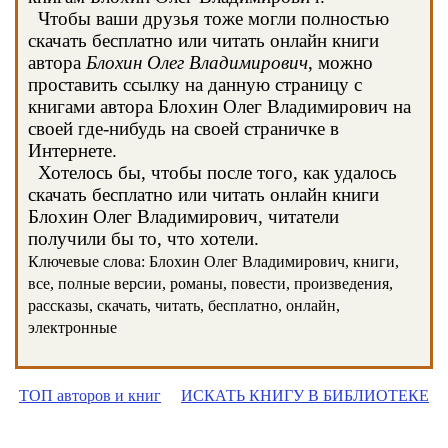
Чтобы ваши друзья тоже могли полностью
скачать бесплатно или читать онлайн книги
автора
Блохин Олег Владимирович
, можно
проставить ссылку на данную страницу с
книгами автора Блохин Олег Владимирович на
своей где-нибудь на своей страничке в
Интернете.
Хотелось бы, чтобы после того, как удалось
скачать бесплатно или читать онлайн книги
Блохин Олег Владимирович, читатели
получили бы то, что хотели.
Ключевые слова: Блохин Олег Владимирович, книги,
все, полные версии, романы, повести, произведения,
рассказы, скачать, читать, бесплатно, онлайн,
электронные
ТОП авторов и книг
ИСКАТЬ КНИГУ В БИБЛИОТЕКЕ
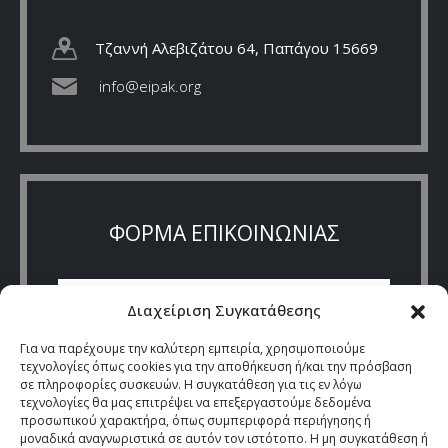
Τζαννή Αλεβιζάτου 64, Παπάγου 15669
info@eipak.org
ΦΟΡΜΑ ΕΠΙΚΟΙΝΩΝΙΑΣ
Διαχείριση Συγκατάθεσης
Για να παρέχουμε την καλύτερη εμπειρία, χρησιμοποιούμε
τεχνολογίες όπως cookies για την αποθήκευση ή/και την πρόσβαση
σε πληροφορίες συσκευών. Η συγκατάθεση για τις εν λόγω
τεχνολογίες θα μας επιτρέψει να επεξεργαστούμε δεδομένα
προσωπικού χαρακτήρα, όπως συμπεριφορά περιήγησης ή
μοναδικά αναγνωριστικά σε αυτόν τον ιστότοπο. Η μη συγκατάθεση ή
-------------------------
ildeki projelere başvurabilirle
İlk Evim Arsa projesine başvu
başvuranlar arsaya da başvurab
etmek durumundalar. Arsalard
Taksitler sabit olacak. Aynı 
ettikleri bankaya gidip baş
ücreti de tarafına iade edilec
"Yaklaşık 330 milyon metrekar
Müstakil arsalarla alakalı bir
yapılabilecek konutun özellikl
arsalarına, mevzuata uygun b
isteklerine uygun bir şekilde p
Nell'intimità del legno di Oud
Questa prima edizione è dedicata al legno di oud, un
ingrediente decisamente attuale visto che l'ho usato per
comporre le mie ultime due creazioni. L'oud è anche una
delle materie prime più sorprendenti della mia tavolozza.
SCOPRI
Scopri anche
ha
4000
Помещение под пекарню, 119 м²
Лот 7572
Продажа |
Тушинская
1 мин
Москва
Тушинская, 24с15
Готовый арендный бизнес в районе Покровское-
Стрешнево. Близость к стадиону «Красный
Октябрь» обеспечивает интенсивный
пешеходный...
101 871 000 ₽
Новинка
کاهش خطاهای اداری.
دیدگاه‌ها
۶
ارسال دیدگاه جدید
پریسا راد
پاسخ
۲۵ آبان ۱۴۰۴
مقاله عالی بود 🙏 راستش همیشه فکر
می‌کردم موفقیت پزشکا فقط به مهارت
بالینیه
-------------------------
* _WHAT YOU WILL DO_: Beginning at the line above that contains "ildeki projelere başvurabilirle", return each line exactly through the line that contains "۲۵ آبان ۱۴۰۴", and no others.

* _ANSWER BOX_:
ildeki projelere başvurabilirle
İlk Evim Arsa projesine başvu
başvuranlar arsaya da başvurab
etmek durumundalar. Arsalard
Taksitler sabit olacak. Aynı 
ettikleri bankaya gidip baş
ücreti de tarafına iade edilec
"Yaklaşık 330 milyon metrekar
Müstakil arsalarla alakalı bir
yapılabilecek konutun özellikl
arsalarına, mevzuata uygun b
isteklerine uygun bir şekilde p
Nell'intimità del legno di Oud
Questa prima edizione è dedicata al legno di oud, un
ingrediente decisamente attuale visto che l'ho usato per
comporre le mie ultime due creazioni. L'oud è anche una
delle materie prime più sorprendenti della mia tavolozza.
SCOPRI
Scopri anche
ha
4000
Помещение под пекарню, 119 м²
Лот 7572
Продажа |
Тушинская
1 мин
Москва
Тушинская, 24с15
Готовый арендный бизнес в районе Покровское-
Стрешнево. Близость к стадиону «Красный
Октябрь» обеспечивает интенсивный
пешеходный...
101 871 000 ₽
Новинка
کاهش خطاهای اداری.
دیدگاه‌ها
۶
ارسال دیدگاه جدید
پریسا راد
پاسخ
۲۵ آبان ۱۴۰۴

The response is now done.